0

I am trying to load a dataset from huggingface organization, but I am getting the following error:

ValueError: Couldn't cast string
-- schema metadata --
pandas: '{"index_columns": [{"kind": "range", "name": null, "start": 0, "' + 686
to
{'text': Value(dtype='string', id=None)}
because column names don't match

I used the following lines of code to load the dataset:

from datasets import load_dataset
dataset = load_dataset("datasetFile", use_auth_token=True)

Pleases note the dataset version = (2.0.0), I changed it to 1.18.2 but it did not work.

Is there any way to fix this error?

TMN
  • 63
  • 1
  • 2
  • 10
  • Please provide a [mcve], which includes all relevant code (plus samples) to reproduce this issue.

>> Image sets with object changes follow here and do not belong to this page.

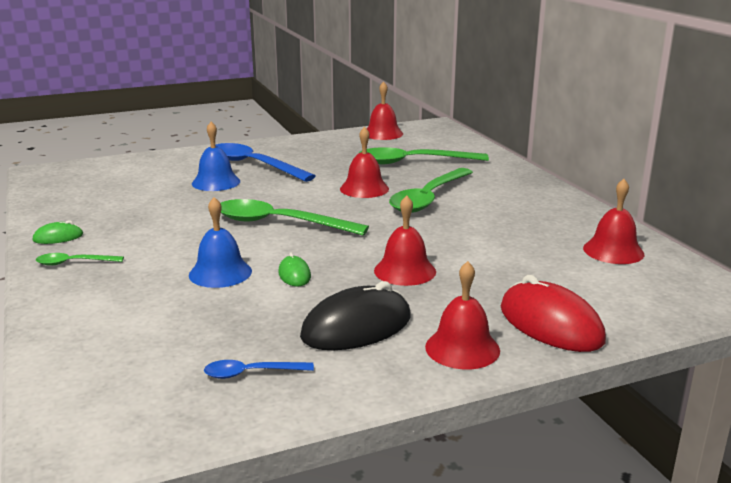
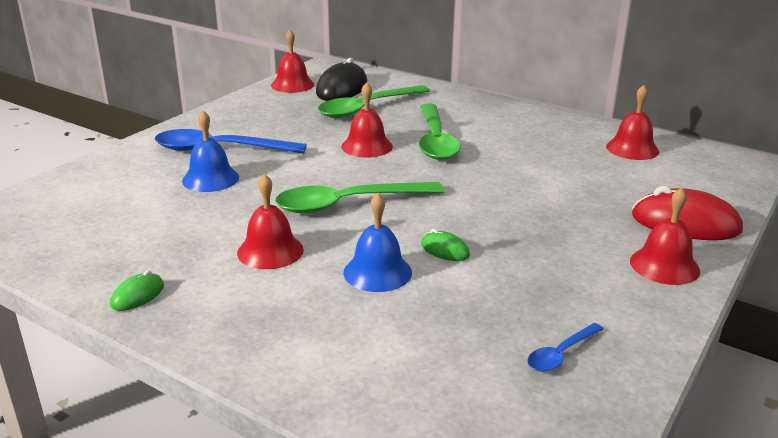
camera: 35 degrees left, 5 degrees up
(73, 263) = (209, 317): green spoon -> none
(356, 327) = (569, 278): black mouse -> black mouse (342, 88)
(405, 271) = (524, 214): red bell -> red bell (270, 251)

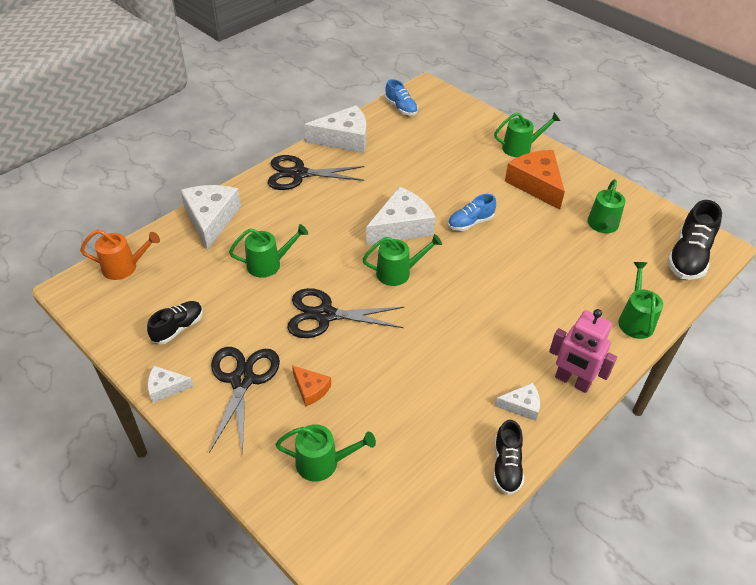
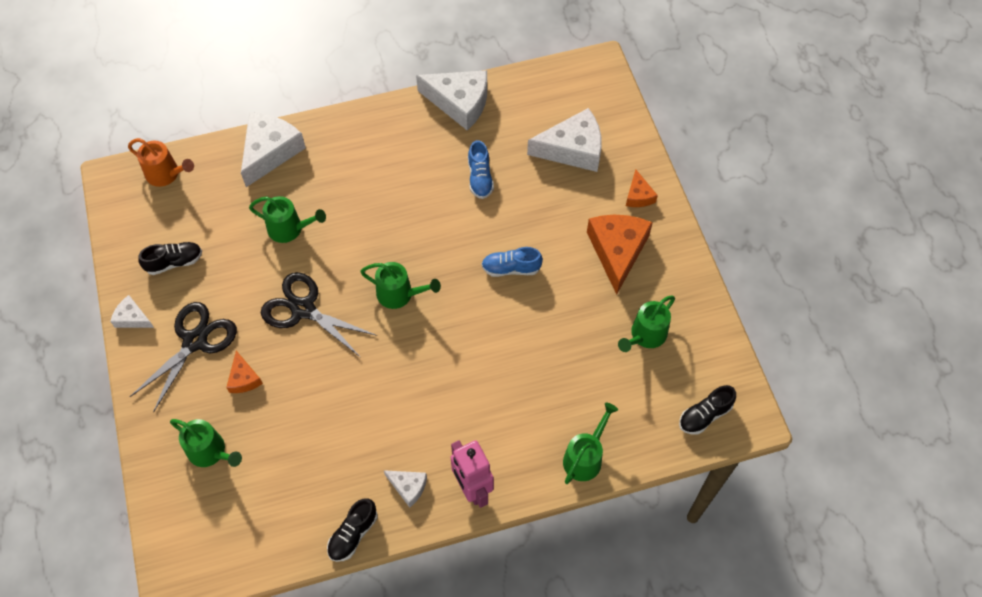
camera: 30 degrees right, 15 degrees up
(298, 174) = (384, 131): black scissors -> none
(401, 108) = (549, 84): blue shoe -> blue shoe (480, 178)
(401, 226) = (440, 242): white cheese -> white cheese (573, 149)
(520, 148) = (638, 195): green watering can -> orange cheese
(688, 257) = (704, 415): black shoe -> black shoe, size x0.62

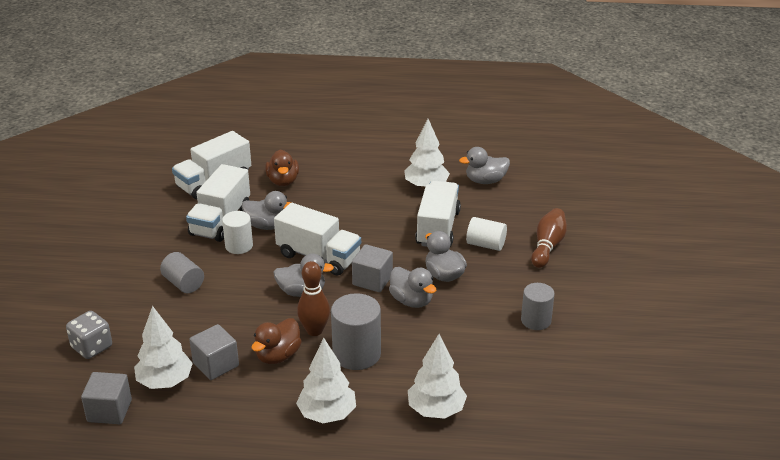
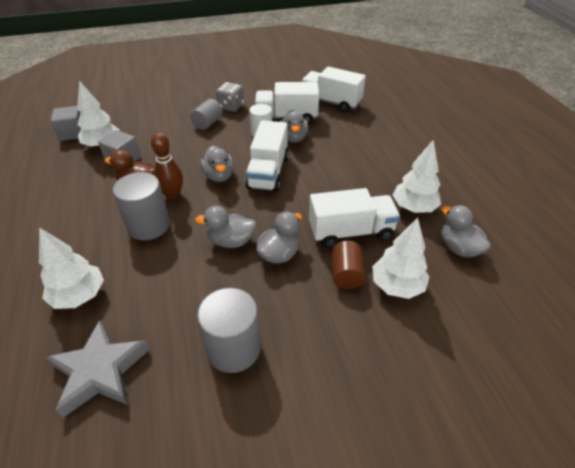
camera: 70 degrees right, 10 degrees up
(92, 347) = (132, 110): grey dice -> grey dice (231, 107)
(283, 181) = (356, 129): brown duck -> none
(327, 414) = (72, 228): white tree -> white tree (397, 286)
(372, 280) = (250, 209): grey cube -> none
(411, 301) = (231, 241): grey duck -> grey duck turned 60 degrees clockwise
(485, 244) = (346, 274): white cylinder -> brown cylinder
(530, 399) = (100, 371): none -> grey star
(536, 320) = (233, 348): grey cylinder -> grey cylinder, size x1.54
(547, 246) = (375, 331): brown bowling pin -> none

In the current state, the question is not answerable. – dennlinger Mar 28 '22 at 12:38

2 Answers2

2

According to https://github.com/huggingface/datasets/issues/3700#issuecomment-1035400186, you actually want to use load_from_disk:

from datasets import load_from_disk
dataset = load_from_disk("datasetFile")
Barbara Gendron
  • 385
  • 1
  • 2
  • 16
Serge Chastel
  • 170
  • 1
  • 5
1

I solved this error by streaming the dataset.

from datasets import load_dataset
dataset = load_dataset("datasetFile", use_auth_token=True, streaming= True)

TMN
  • 63
  • 1
  • 2
  • 10